Like everything else at Goldfinger, the collection tells a story. It’s very much a part of the company’s philosophy that starts with a firm understanding that what they make and sell starts with trees. Given the threat to forests and biodiversity, customers are asked to consider material sources and impact, appreciation for craftsmanship, durability and how it might eventually be reused or recycled at the end of its life.

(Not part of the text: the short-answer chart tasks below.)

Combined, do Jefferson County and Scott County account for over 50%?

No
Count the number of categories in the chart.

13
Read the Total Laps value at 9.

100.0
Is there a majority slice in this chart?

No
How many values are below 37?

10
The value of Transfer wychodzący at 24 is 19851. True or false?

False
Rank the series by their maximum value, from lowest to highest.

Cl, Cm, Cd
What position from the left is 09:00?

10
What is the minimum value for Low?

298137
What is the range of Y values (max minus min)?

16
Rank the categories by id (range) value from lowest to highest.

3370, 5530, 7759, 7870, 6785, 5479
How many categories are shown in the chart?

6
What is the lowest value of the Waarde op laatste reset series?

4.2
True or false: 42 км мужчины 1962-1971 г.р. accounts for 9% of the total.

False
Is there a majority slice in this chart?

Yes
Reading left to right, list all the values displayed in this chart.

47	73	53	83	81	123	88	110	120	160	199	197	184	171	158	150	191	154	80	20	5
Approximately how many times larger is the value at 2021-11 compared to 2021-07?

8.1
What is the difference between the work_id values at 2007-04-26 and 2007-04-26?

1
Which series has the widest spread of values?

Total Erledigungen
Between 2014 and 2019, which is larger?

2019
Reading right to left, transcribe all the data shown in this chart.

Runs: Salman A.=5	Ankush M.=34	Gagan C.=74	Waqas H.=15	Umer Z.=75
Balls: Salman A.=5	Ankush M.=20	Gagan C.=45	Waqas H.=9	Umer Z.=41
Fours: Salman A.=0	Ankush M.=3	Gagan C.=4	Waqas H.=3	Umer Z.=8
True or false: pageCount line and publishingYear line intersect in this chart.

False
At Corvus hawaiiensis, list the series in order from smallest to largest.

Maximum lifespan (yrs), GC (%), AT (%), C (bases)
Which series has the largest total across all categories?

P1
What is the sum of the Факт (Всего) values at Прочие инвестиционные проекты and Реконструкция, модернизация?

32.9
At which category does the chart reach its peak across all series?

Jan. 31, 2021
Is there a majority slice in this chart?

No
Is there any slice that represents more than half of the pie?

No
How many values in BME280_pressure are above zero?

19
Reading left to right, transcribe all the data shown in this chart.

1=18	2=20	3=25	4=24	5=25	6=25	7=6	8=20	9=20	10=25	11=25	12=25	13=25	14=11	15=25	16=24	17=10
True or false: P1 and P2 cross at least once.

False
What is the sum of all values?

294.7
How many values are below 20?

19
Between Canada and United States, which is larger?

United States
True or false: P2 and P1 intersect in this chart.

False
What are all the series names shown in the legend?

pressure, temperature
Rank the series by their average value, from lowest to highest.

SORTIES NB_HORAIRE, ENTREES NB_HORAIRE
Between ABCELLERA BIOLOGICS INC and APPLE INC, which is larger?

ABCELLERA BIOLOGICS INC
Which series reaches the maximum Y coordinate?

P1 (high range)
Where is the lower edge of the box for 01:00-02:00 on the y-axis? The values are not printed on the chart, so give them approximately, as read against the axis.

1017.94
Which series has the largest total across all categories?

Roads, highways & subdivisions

Goldfinger’s circular economy approach means the company looks beyond its direct impact to the role it can play in its community. In the past, the company hosted a monthly People’s Kitchen, with in-house chef Panella, offering free community meals made from the surplus food from local bakeries and markets that would have otherwise gone to landfill. During COVID, the Kitchen team pivoted to delivering meals directly to those in need in their community. Its education Academy offers apprenticeship training for young people from disadvantaged backgrounds but also does workshops through schools with kids as young as 10 and 11.
“We were ahead of the curve in thinking about the circular economy,” Cudennec Carlisle says. “That has given us a very privileged position, to be at the forefront of these conversations. We hope to be an inspiration to others to do the same. I’d love for Goldfinger to stand as an example for every business –– not just furniture design –– of re-conceptualizing waste as a resource.”